* **Task**
In the green roof text, how deep is the engineered soil layer?

Figure 2.3: A section through a semi-intensive rooftop system. (NRCA, 2007: 31)
Figure 2.3 illustrates eleven potential layers of an extensive green rooftop system. The eleven layers consists of engineered soil 15-25cm deep with medium height plantings, filter fabric, reservoir layer (optional), moisture-retention layer, aeration layer, thermal insulation, drainage layer, root barrier, protection course, green roof waterproofing membrane and structural deck, prime as required. Figure 2.3 defines the semi-intensive green rooftop system thoroughly and may be used as a guideline in South Africa for constructing semi-intensive green rooftop systems.
15 Figure 2.4 is a photo of a semi-intensive rooftop system.
Figure 2.4: An example of a semi-intensive rooftop system. (Zinco, 2001: Online)

* **Study material**
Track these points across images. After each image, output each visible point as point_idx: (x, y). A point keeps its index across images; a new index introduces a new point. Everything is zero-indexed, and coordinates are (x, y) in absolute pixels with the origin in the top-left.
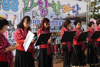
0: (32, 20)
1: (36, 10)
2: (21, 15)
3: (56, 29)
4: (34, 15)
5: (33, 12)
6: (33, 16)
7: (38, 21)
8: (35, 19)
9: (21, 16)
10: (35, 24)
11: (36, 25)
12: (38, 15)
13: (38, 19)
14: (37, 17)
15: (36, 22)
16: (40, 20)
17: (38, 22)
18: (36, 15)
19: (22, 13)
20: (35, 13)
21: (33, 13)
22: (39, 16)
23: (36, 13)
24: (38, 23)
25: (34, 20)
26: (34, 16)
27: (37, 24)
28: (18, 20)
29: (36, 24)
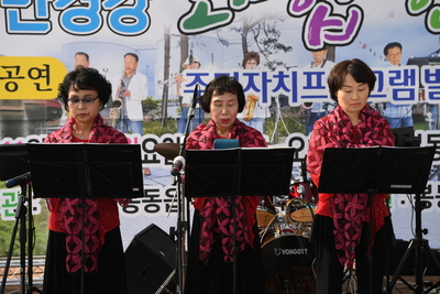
0: (241, 71)
1: (271, 18)
2: (167, 49)
3: (430, 120)
4: (253, 48)
5: (246, 29)
6: (245, 51)
7: (281, 76)
8: (261, 68)
9: (167, 58)
10: (260, 95)
11: (265, 100)
12: (281, 47)
13: (279, 69)
14: (271, 58)
15: (265, 81)
16: (295, 74)
17: (281, 84)
18: (265, 43)
19: (175, 42)
20: (262, 37)
21: (250, 36)
22: (286, 49)
23: (271, 36)
24: (281, 91)
25: (251, 76)
26: (256, 50)
27: (276, 94)
28: (150, 78)
29: (270, 94)
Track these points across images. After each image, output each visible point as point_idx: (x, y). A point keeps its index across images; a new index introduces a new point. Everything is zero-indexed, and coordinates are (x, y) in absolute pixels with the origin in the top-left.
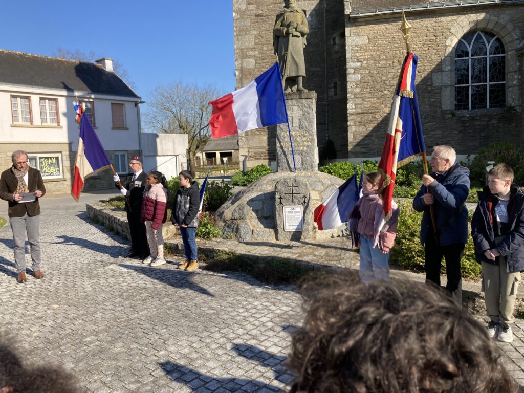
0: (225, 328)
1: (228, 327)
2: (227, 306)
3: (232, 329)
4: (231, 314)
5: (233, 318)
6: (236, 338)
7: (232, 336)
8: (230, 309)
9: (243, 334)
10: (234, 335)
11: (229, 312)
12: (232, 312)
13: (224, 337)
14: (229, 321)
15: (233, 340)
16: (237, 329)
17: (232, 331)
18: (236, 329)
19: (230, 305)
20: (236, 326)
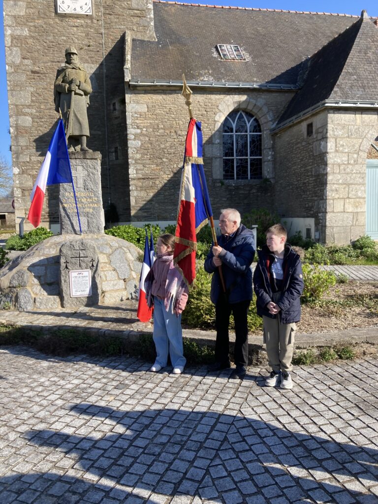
0: (5, 414)
1: (9, 413)
2: (7, 386)
3: (15, 415)
4: (12, 396)
5: (15, 400)
6: (20, 425)
7: (15, 422)
8: (11, 390)
9: (29, 418)
10: (18, 421)
11: (10, 394)
12: (13, 393)
13: (6, 425)
14: (11, 405)
15: (17, 427)
16: (21, 414)
17: (15, 416)
18: (19, 413)
19: (11, 385)
20: (20, 410)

* **Written reply**
15–25 cm deep.